🐕 Will A.I. Achieve Significantly Higher Performance Over "General Conceptual Skills" in 2023?
Please read the preface for this type of market and other similar third-party validated AI markets here.

Third-Party Validated, Predictive Markets: AI Theme

Market Description

Google Big Bench Lite


Big Bench was published in June 2022, as a collaborative effort between Google, OpenAI and 132 other institutions to come up with a way to characterize Large Language Model (LLM) capabilities and measure them.

The idea behind Big Bench is that it's a constantly evolving bench mark, meant to measure, "tasks that are believed to be beyond the capabilities of current language models."
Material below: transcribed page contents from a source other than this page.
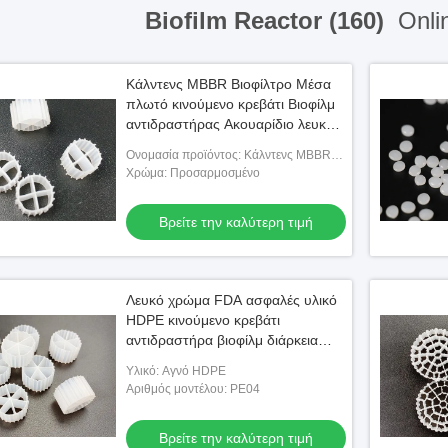
Biofilm Reactor (160)
Onli
Κάλντενς MBBR Βιοφίλτρο Μέσα
πλωτό κινούμενο κρεβάτι Βιοφίλμ
αντιδραστήρας Ακουαρίδιο λευκό
χρώμα 11 * 7mm
Ονομασία προϊόντος: Κάλντενς MBBR
Βιοφίλτρο Μέσα πλωτό κινούμενο
Χρώμα: Προσαρμοσμένο
κρεβάτι Βιοφίλμ αντιδραστήρα Ακουάριο
Βρείτε την καλύτερη τιμή
Λευκό χρώμα FDA ασφαλές υλικό
HDPE κινούμενο κρεβάτι
αντιδραστήρα βιοφίλμ διάρκεια
ζωής 15 χρόνια
Υλικό: Αγνό HDPE
Αριθμός μοντέλου: PE04
Βρείτε την καλύτερη τιμή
While Big Bench doesn't appear to easily publish an aggregate score of all groups of measurements at ths time, they do publish a lite version of a broad array of tasks, including:

auto_debugging, bbq_lite_json, code_line_description, conceptual_combinations, conlang_translation, emoji_movie, formal_fallacies_syllogisms_negation, hindu_knowledge, known_unknowns, language_identification, linguistics_puzzles, logic_grid_puzzle, logical_deduction, misconceptions_russian, novel_concepts, operators, parsinlu_reading_comprehension, play_dialog_same_or_different, repeat_copy_logic, strange_stories, strategyqa, symbol_interpretation, vitaminc_fact_verification, winowhy

There's about 20 or so difficult tasks, so it's kind of like the Dow Jones of LLM.

Market Resolution Criteria:


Specifically : https://github.com/google/BIG-bench/blob/main/bigbench/benchmark_tasks/results/plot_BIG-bench_lite_aggregate.pdf

From the above chart, as of the time of creating this market, the highest score appears to be PaLM 2-Shot at about 43.

If any BigBench Lite Submission Gets an Aggregate Normalized Performance of 60 or higher by end of 2023, this resolves as YES, otherwise NO.

  • Mar 23, 10:24pm: Will A.I. Achieve Significantly Higher Performance Over a "Set of General Conceptual Skills" in 2023? → Will A.I. Achieve Significantly Higher Performance Over "General Conceptual Skills" in 2023?